- Logo
- Genre: Animated; Adventure;
- Created by: Edmund Chan; Raye Lee;
- Developed by: Animasia Studio
- Country of origin: Malaysia
- Original language: English
- No. of seasons: 1
- No. of episodes: 26

Production
- Executive producers: Edmund Chan; Raye Lee;
- Running time: 22 minutes
- Production company: Animasia Studio

Original release
- Network: TV2
- Release: April 25, 2015 – October 23, 2017

= ABC Monsters =

ABC Monsters is a Malaysian preschool animated series created by the Malaysian-based company, Animasia Studio. The target audience is the kids ages 4–6 years old.

==Characters==

- Alice:
Alice is an adventurous princess who loves meeting new friends and discovering interesting places. Alice enjoys solving exciting puzzles and helping out people of Capital Town, during her search of the missing ABC Monsters.
- Brian :
Brian is a happy-go-lucky boy from Capital Town and a best friend of Alice. They are always spending time together. Brian loves discovering clues and looking out for answers that will help them search where the missing ABC Monsters had been.
- Cherry Berry:
Cherry Berry is an excitable and lively little friend who accompanies Alice and Brian on their adventure.
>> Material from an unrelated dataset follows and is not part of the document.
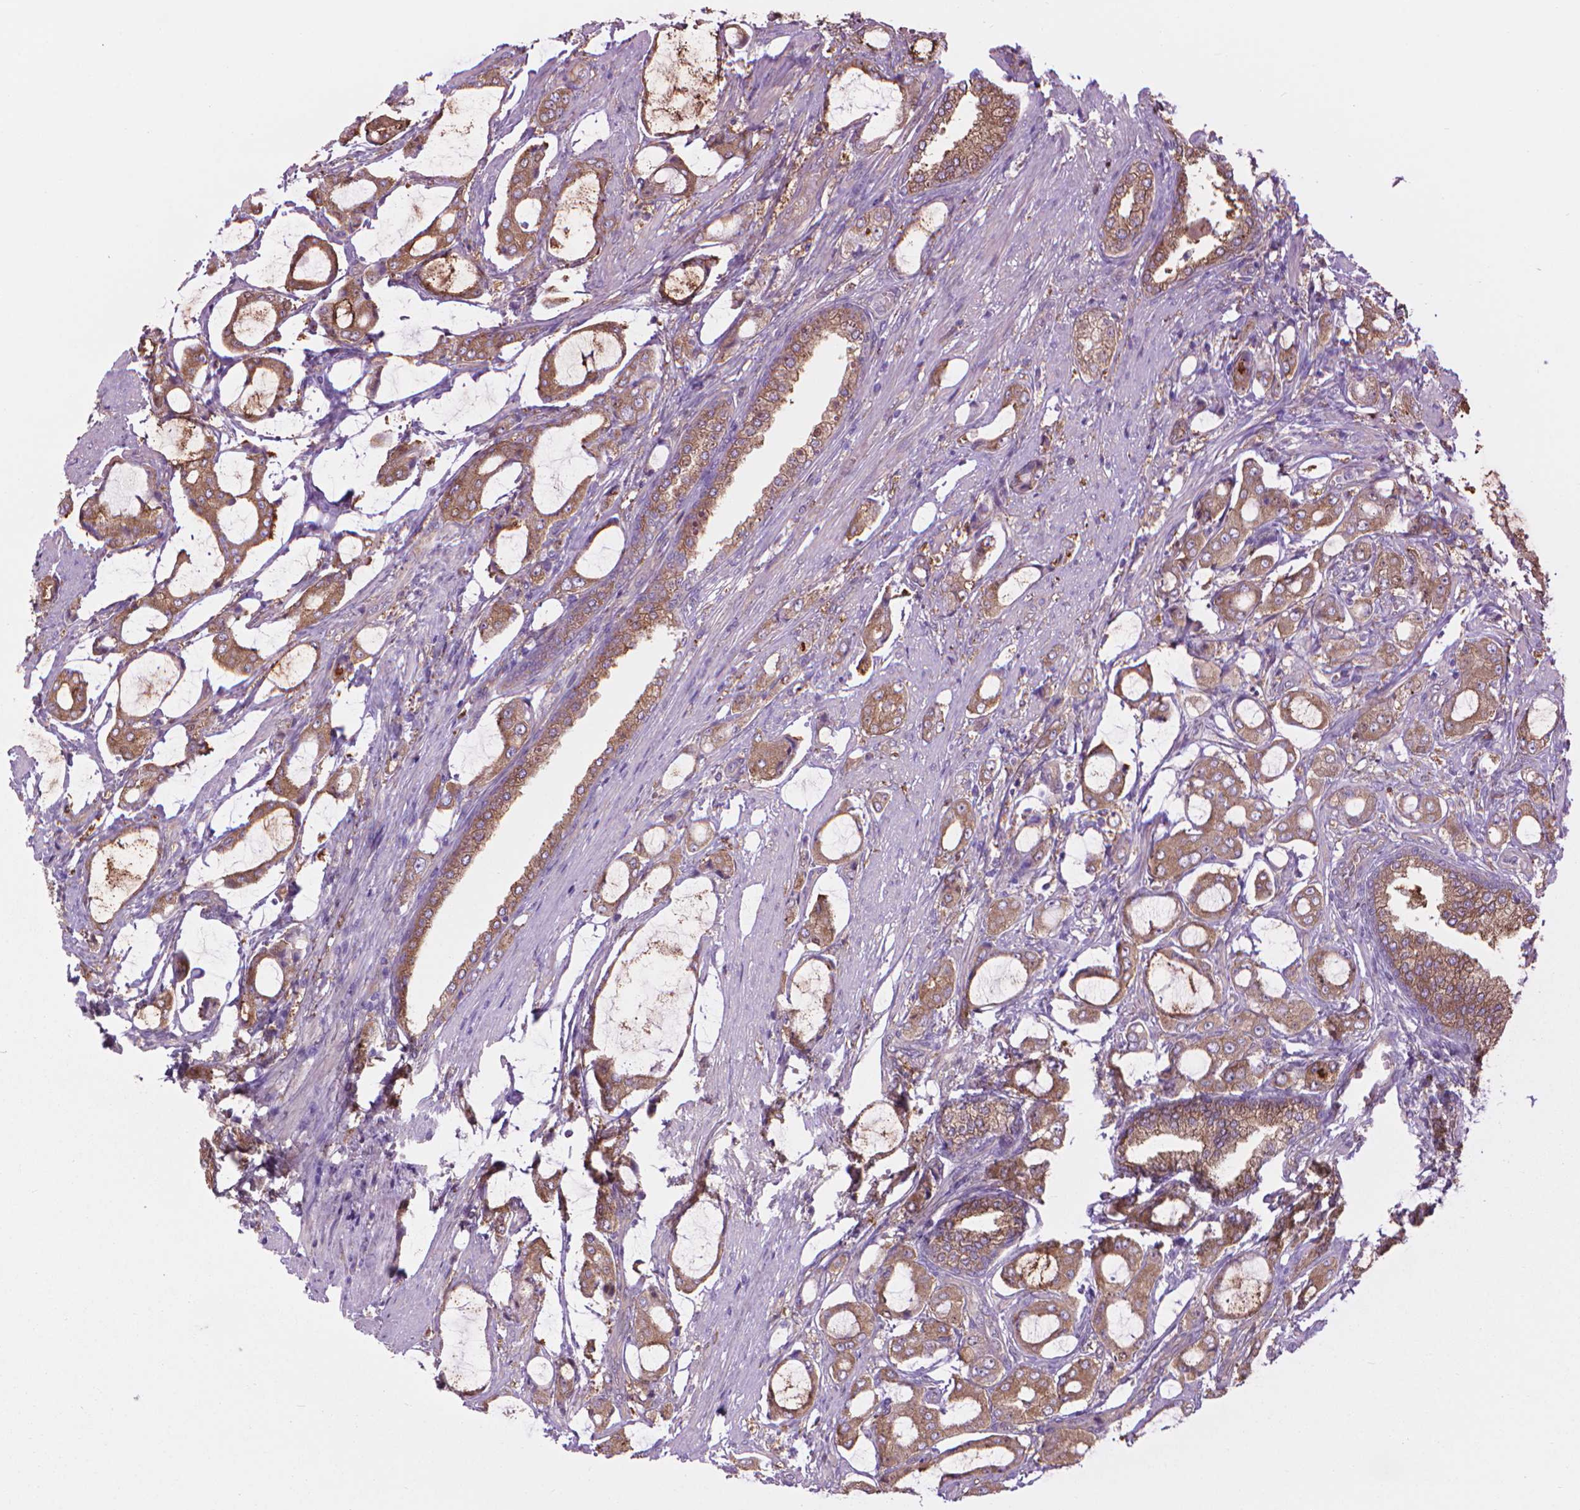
{"staining": {"intensity": "moderate", "quantity": ">75%", "location": "cytoplasmic/membranous"}, "tissue": "prostate cancer", "cell_type": "Tumor cells", "image_type": "cancer", "snomed": [{"axis": "morphology", "description": "Adenocarcinoma, NOS"}, {"axis": "topography", "description": "Prostate"}], "caption": "Prostate adenocarcinoma stained with IHC exhibits moderate cytoplasmic/membranous positivity in approximately >75% of tumor cells. The staining is performed using DAB brown chromogen to label protein expression. The nuclei are counter-stained blue using hematoxylin.", "gene": "CORO1B", "patient": {"sex": "male", "age": 63}}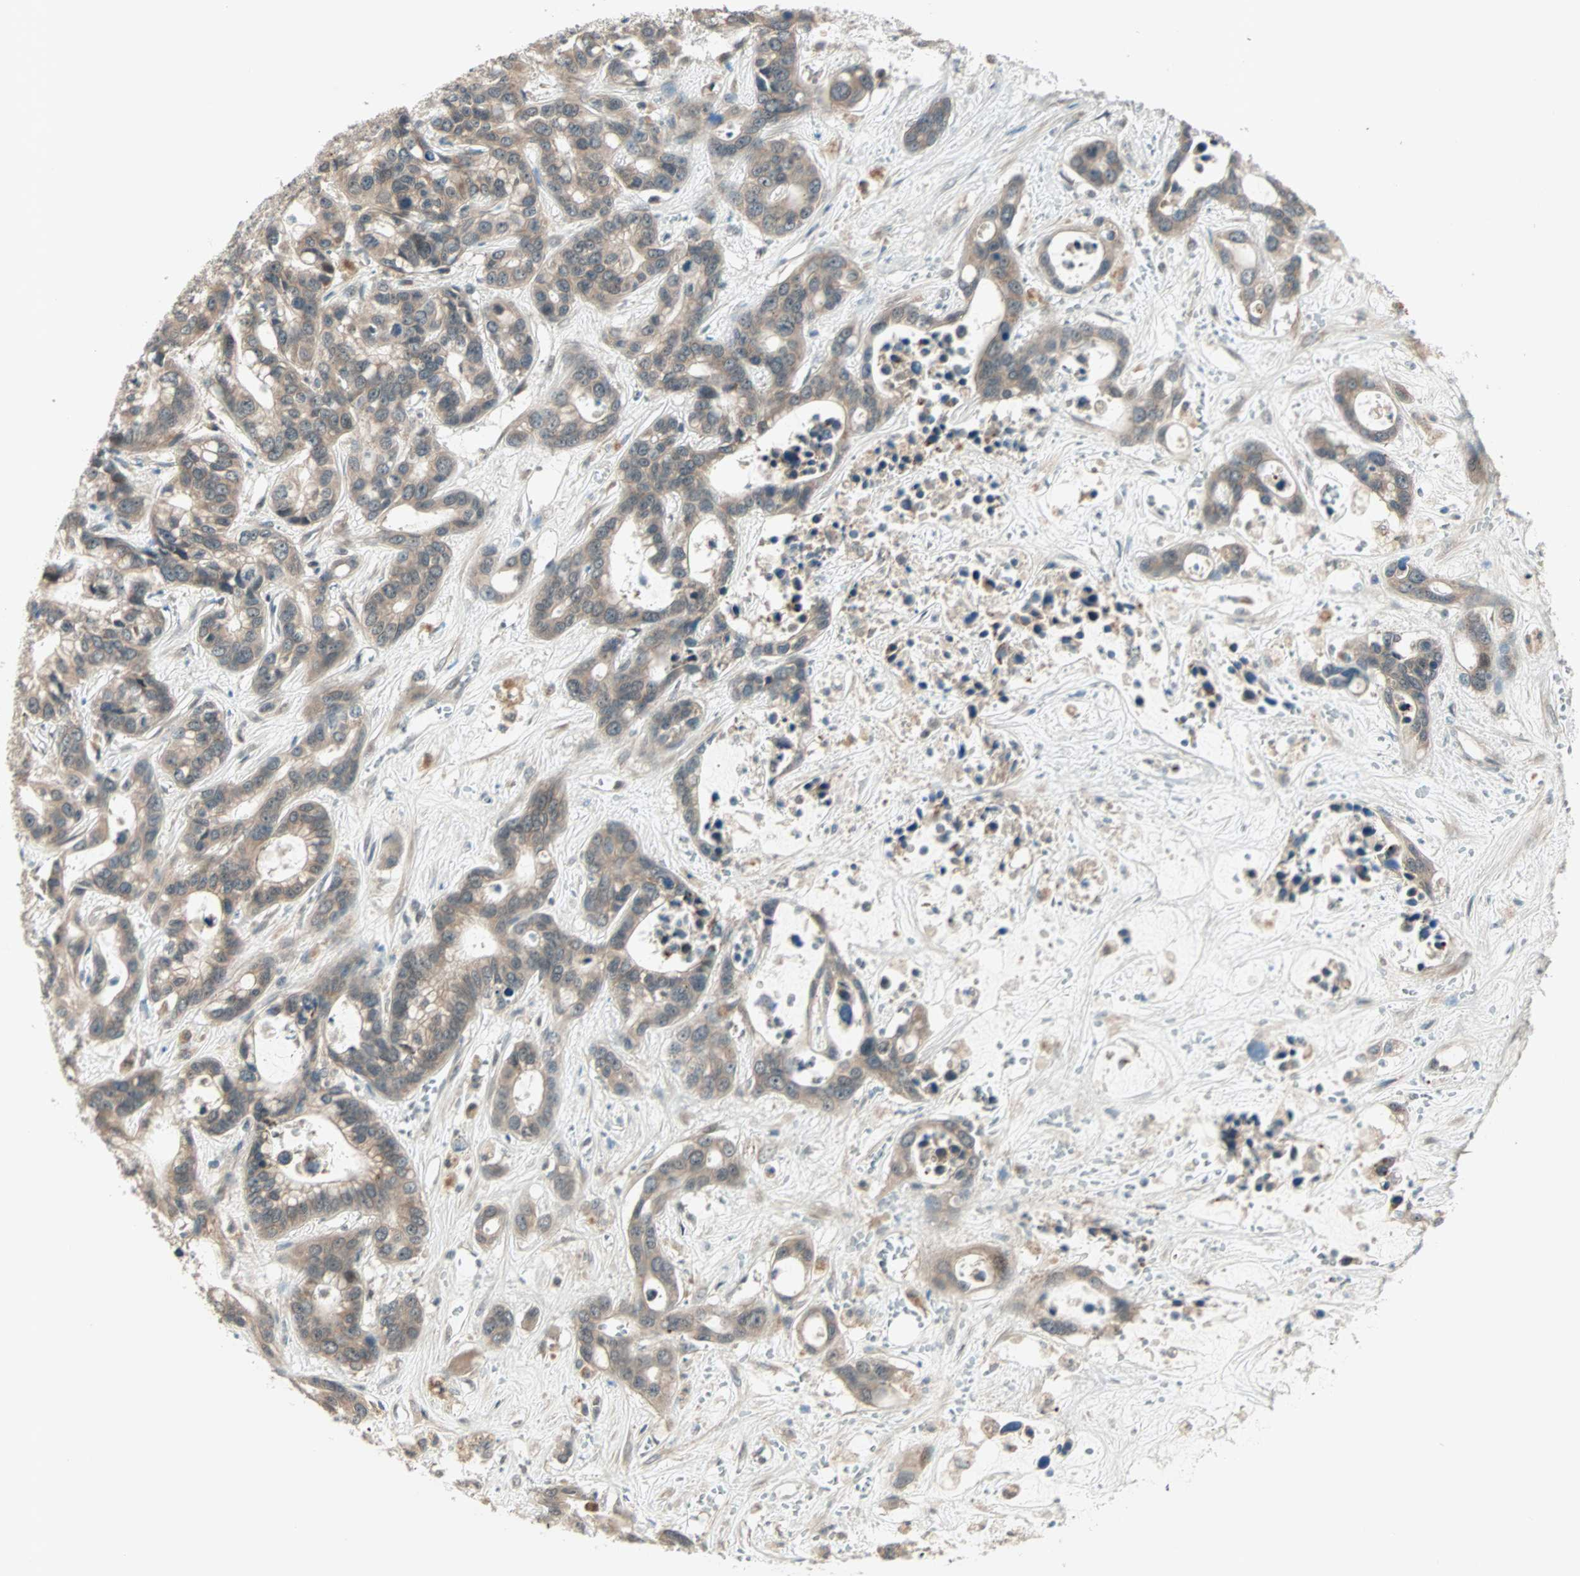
{"staining": {"intensity": "weak", "quantity": ">75%", "location": "cytoplasmic/membranous"}, "tissue": "liver cancer", "cell_type": "Tumor cells", "image_type": "cancer", "snomed": [{"axis": "morphology", "description": "Cholangiocarcinoma"}, {"axis": "topography", "description": "Liver"}], "caption": "An image of human liver cholangiocarcinoma stained for a protein exhibits weak cytoplasmic/membranous brown staining in tumor cells. (brown staining indicates protein expression, while blue staining denotes nuclei).", "gene": "PGBD1", "patient": {"sex": "female", "age": 65}}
Cherry Berry keeps everyone's spirits up with her jokes and occasionally read them clues that will lead them to the missing ABC Monsters.
- King Wordy:
King Wordy is Alice's dad and he rules over Capital Town. He loves words and has always got his nose buried in a good book.
- Queen Scribble:
Queen Scribble is Alice's mom. She is a slightly maniac writer, bursting with ideas for great stories and is always scribbling down notes and ideas.
- The ABC Monsters:
A group of colorful letters within Capital Town.